Once favourite for this year’s Derby, a setback meant the Classic came too soon and he did not reappear until the Heron Stakes at Sandown in May. Since then it has always been the plan to run at this meeting and while potential Group One targets await in the Eclipse and King George, he faces Group Three company over 10 furlongs with the racing world watching in anticipation.
The Queen’s colours were first carried to victory at the meeting way back in 1953 by Choir’s Boy in the Royal Hunt Cup.
Reach For The Moon is trained by John and Thady Gosden and finished second in last year’s Chesham Stakes, when the Queen was in attendance, so can call on that experience.
“He has pleased us in his work since Sandown – he has gone nicely – and we are very happy with him,” said John Gosden. “It would be amazing to give Her Majesty a winner and we hope he goes there with a nice chance.”
Jane Chapple-Hyam, as an Australian, is hoping to spoil the party with Claymore, who was second in the Craven to Native Trail before finishing unplaced in the French Guineas.
“It is an interesting race, as clearly the Queen’s horse is the favourite and Frankie Dettori and John Gosden have been very bold about that.

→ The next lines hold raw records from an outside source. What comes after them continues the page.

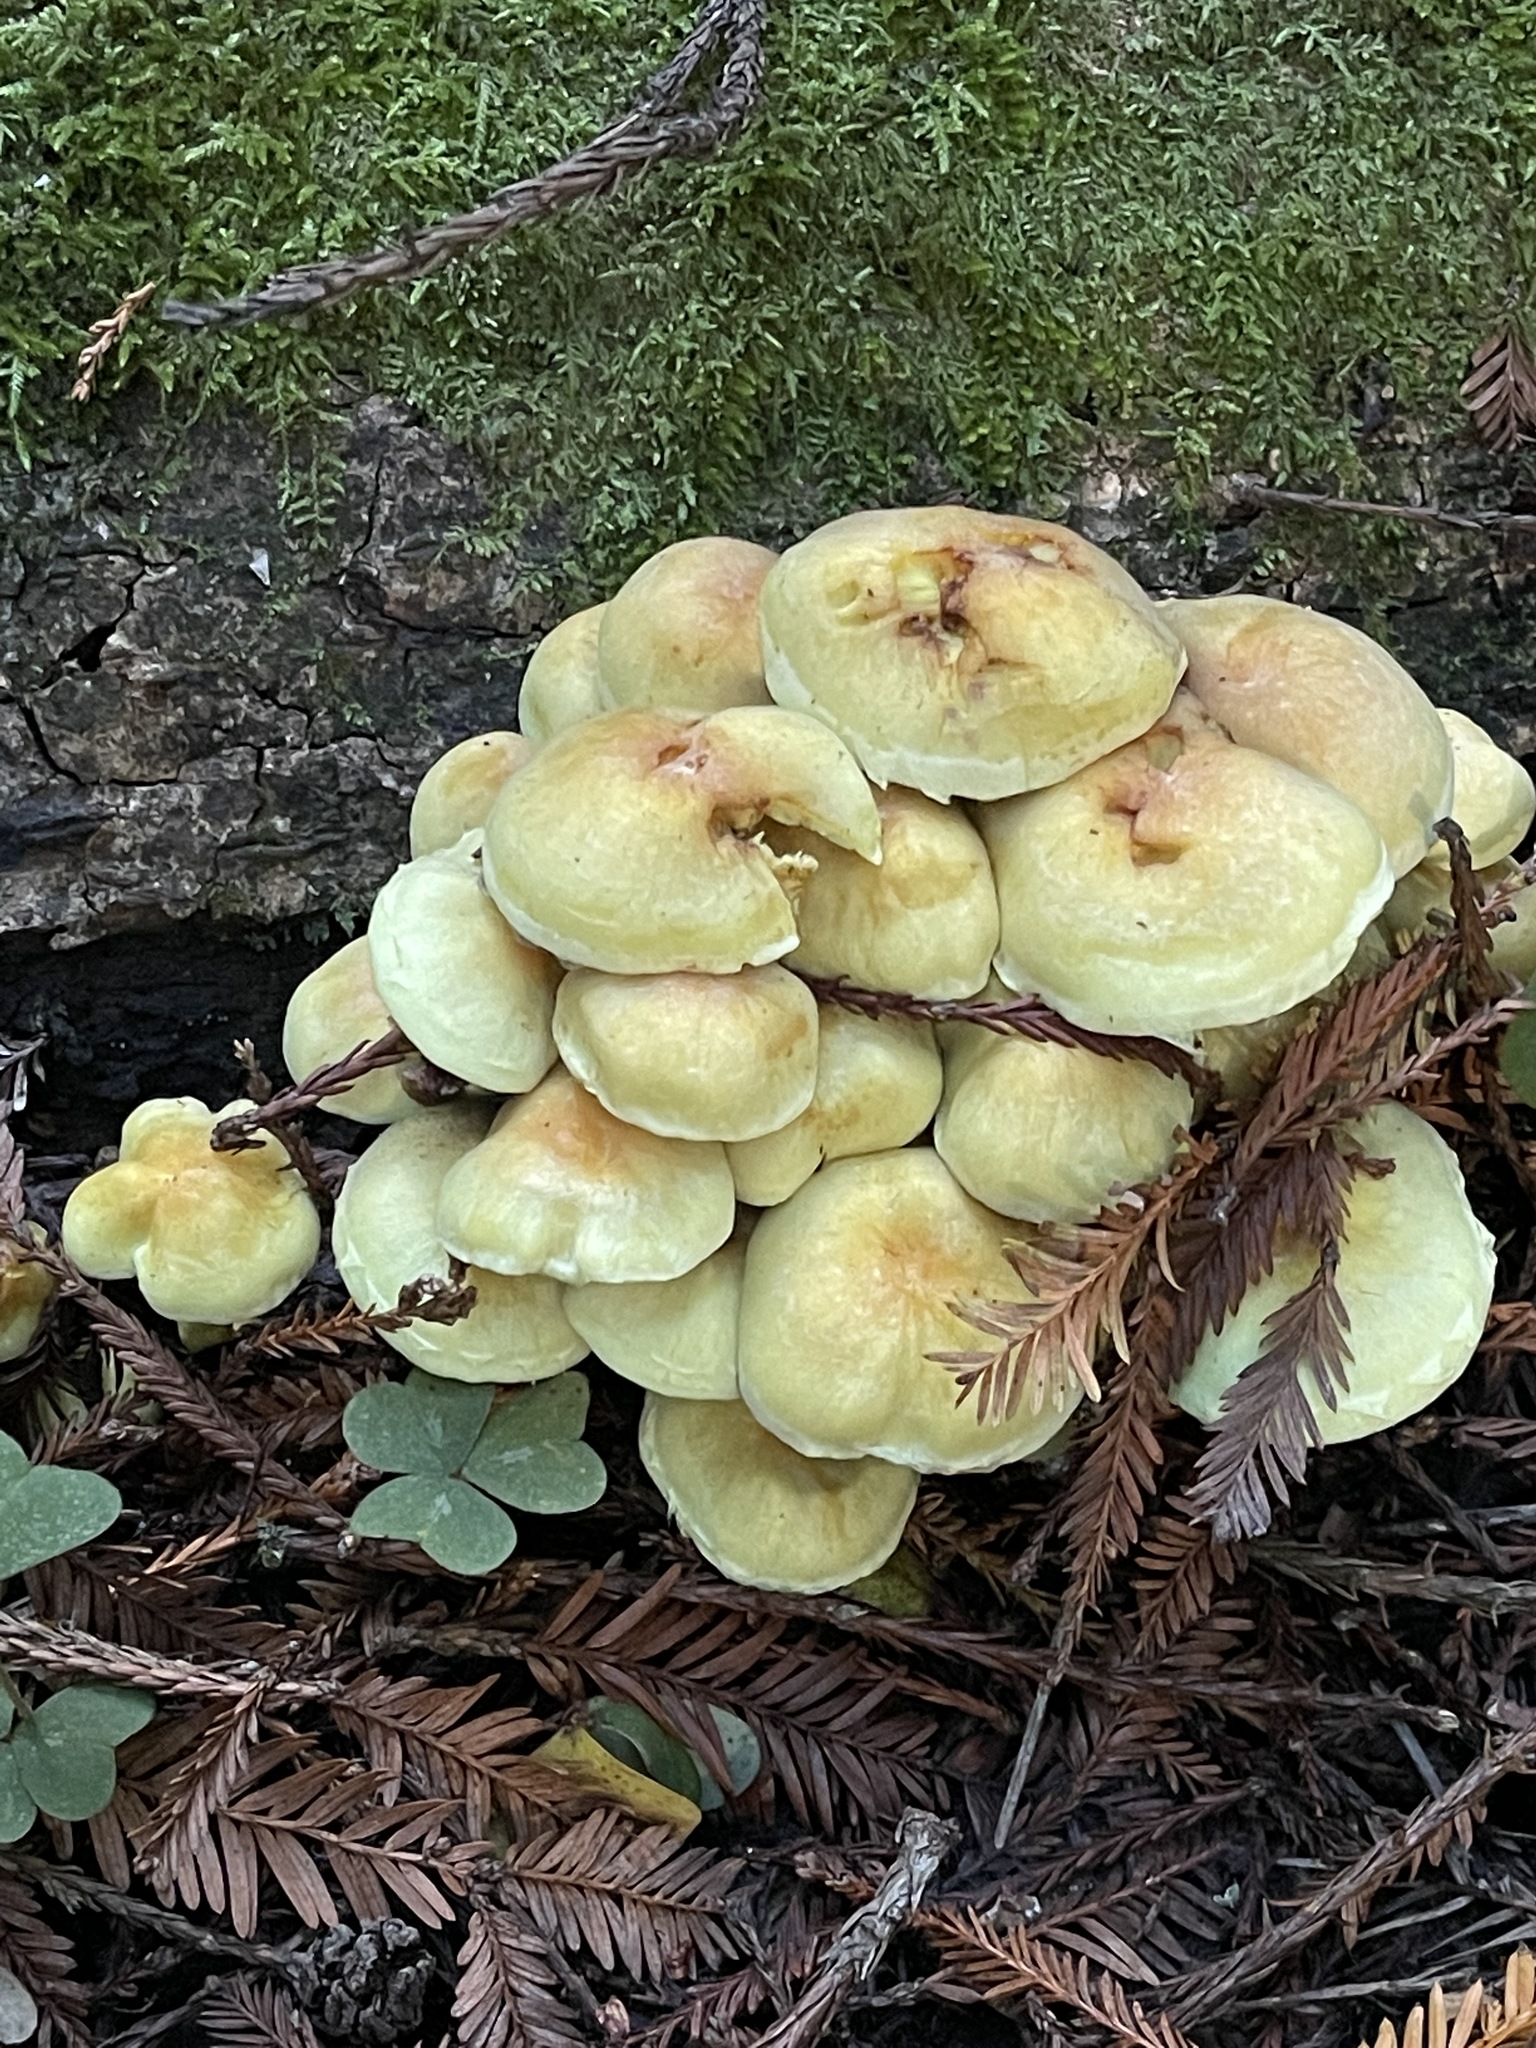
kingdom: Fungi
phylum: Basidiomycota
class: Agaricomycetes
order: Agaricales
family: Strophariaceae
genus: Hypholoma
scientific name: Hypholoma fasciculare
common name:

I think that is their banker and many people’s banker of the week,” she said.
“When Claymore was second in the Craven, the third horse – Hoo Ya Mal – was subsequently second in the Derby and people are forgetting that. I think he has got a bit of a squeak.”
She quipped: “How should I say this? I’m not afraid to wreck the Queen’s Platinum Jubilee – it will be ‘off with her head’ if I do! He has got to run and take his chance. I would hope for the same going as the Craven meeting (good ground) and they don’t over-water.”
Cresta, who changed hands for almost £500,000 on Monday evening at the Ascot sales, Kingmax, Maksud and the Aidan O’Brien-trained Howth complete the field.
O’Brien said: “He is in good form. He ran well in the Royal Lodge and last time over seven and he goes up in trip. We are hopeful he will run well.”